Король спрашивал всех встречных,
Но ответа не знал никто.
Каждую ночь король приходил посмотреть
На крокодила, но тварь
Лежала неподвижно, не смыкая глаз.
ЧАСТЬ ТРЕТЬЯ
Хоть прежде любил, теперь я тебя ненавижу
Мой дорогой Доминик, мне кажется, история моей жизни началась в тот день, когда я встретил Дэвида в зоопарке. До этого я был никем, пустой скорлупой, безликой куклой, выносящей занудные повторения жизни изо дня в день. С появлением Дэвида все изменилось. Он показал мне, как жить своей жизнью, что нужно делать. Но, что важнее всего, он открыл мне красоту крокодилов.
Дэвид был одержим крокодилами. Он говорил, что они снятся ему почти каждую ночь. В его снах они были прекрасны и благожелательны: они доверяли ему свои тайны, сверкая острыми зубами. Он сидел на зеленых чешуйчатых спинах и пробирался по озерам и лесам загадочного царства. Порой он и сам ощущал себя крокодилом, длинным непобедимым существом, крепко плывущим по медленным водам, как гигантское бревно.

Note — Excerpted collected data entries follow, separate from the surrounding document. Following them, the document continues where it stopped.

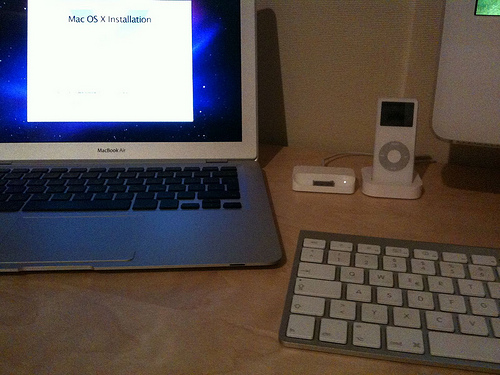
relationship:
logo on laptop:
[87, 139, 125, 164] [32, 33, 263, 260]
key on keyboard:
[321, 266, 424, 328] [305, 235, 484, 351]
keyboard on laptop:
[305, 235, 484, 351] [32, 33, 263, 260]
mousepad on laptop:
[26, 212, 136, 247] [32, 33, 263, 260]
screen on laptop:
[23, 47, 202, 122] [32, 33, 263, 260]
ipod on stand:
[367, 81, 417, 197] [359, 167, 421, 199]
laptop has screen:
[32, 33, 263, 260] [23, 47, 202, 122]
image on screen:
[26, 0, 195, 122] [33, 46, 309, 144]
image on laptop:
[17, 16, 260, 73] [32, 33, 263, 260]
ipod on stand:
[367, 81, 417, 197] [359, 167, 417, 195]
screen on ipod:
[23, 47, 202, 122] [367, 81, 417, 197]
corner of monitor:
[430, 75, 460, 139] [430, 27, 499, 169]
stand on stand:
[359, 167, 421, 199] [359, 167, 417, 195]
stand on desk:
[359, 167, 421, 199] [140, 285, 238, 347]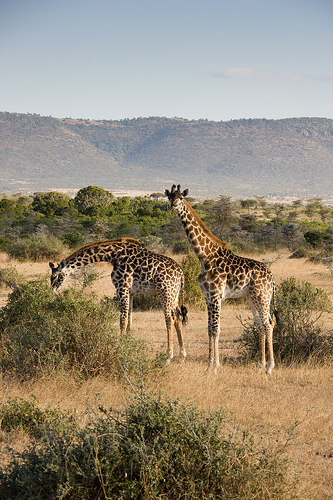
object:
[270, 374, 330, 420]
brown grass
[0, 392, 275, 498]
bushes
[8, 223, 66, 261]
bushes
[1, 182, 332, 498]
grass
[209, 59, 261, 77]
cloud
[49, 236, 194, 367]
giraffe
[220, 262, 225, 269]
spots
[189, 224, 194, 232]
spots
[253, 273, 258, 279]
spots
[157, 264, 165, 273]
spots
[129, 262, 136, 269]
spots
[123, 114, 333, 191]
hills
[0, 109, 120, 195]
hills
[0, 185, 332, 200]
horizon line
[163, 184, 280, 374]
giraffe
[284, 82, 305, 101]
white clouds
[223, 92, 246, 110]
white clouds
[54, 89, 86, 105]
white clouds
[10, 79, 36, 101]
white clouds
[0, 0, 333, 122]
blue sky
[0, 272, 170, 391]
bush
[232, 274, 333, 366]
bush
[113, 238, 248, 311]
bush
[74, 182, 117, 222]
trees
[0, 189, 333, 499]
prairie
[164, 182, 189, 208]
head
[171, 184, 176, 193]
horn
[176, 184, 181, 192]
horn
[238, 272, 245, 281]
spots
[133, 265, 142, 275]
spots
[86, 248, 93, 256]
spots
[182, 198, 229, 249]
mane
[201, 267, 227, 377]
legs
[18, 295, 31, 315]
leaves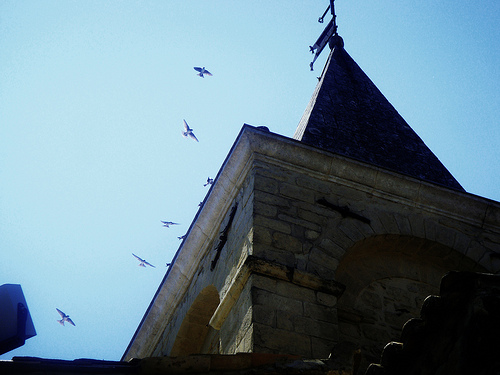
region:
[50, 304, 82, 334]
bird flying in the sky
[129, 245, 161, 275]
bird flying in the sky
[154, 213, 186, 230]
bird flying in the sky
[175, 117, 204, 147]
bird flying in the sky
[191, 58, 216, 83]
bird flying in the sky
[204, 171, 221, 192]
bird sitting on edge of building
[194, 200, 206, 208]
bird sitting on edge of building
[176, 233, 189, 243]
bird sitting on edge of building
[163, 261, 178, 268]
bird sitting on edge of building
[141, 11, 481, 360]
pointy top of building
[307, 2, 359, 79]
Flag on top of the building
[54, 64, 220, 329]
Flock of birds in the sky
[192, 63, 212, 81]
Bird in the sky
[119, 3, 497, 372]
Tall building beneath the birds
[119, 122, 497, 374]
Bottom half of the building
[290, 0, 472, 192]
Top half of the building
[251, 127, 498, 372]
One side of the building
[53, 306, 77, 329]
Bird in the back of the flock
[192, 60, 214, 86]
Bird in front of the flock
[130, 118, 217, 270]
Birds in the middle of the flock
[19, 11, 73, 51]
white clouds in blue sky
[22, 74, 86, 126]
white clouds in blue sky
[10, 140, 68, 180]
white clouds in blue sky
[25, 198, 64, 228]
white clouds in blue sky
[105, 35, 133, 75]
white clouds in blue sky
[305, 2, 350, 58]
flag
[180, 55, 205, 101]
flying black birds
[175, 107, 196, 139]
flying black birds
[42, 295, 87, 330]
flying black birds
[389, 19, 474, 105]
white clouds in blue sky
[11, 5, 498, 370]
the top of a stone building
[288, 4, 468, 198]
the steeple of the building is triangular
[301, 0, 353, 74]
an iron fixture is on top of the building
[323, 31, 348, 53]
a ball is on the tip of the building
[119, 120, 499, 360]
a parapet is on top of the building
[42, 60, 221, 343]
birds are flying around the building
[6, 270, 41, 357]
a light fixture is focused on the building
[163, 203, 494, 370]
arches are on the tower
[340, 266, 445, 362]
the arch is filled with cemented stones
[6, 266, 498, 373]
tiled roofs are below the tower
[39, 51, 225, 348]
Birds flying over a building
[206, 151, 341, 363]
The building is made of brick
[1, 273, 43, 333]
A light that shines on the building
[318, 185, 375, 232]
A metal brace of some kind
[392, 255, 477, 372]
The roof of a structure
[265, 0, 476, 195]
A tall pointed roof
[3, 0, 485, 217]
There are no clouds in this sky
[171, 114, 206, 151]
A bird with wings spread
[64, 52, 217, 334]
Many birds with wings spread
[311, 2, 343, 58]
A pole on the top of a steeple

Дэвид сказал, что его привлекло выражение моего лица в тот день, когда мы впервые встретились в зоопарке.
"Я почувствовал, что ты понимаешь, — говорил он, — мне показалось, я встретил человека, который знает все, что знаю я сам. Глядя на тебя, я был уверен, что встретил человека, который испытывает такое же влечение к крокодилам, как и я. Когда я стоял, разглядывая тебя и крокодилов, я чувствовал, что вы знакомы друг с другом целую вечность".
Я не стал говорить ему, что благодаря фотографиям я жил с его образом несколько месяцев. За те шестнадцать недель, что я не расставался с квартетом его изображений, я оживил его образ. В моих мечтах он возникал из темноты, говорил со мной, целовал меня, обнимал и — слушай внимательно — это был реальный человек. Я дал моему вымышленному Дэвиду характер и имя. И когда я его, наконец, встретил, он оказался точно таким же. Даже его манера говорить, его походка, даже его имя были теми же самыми.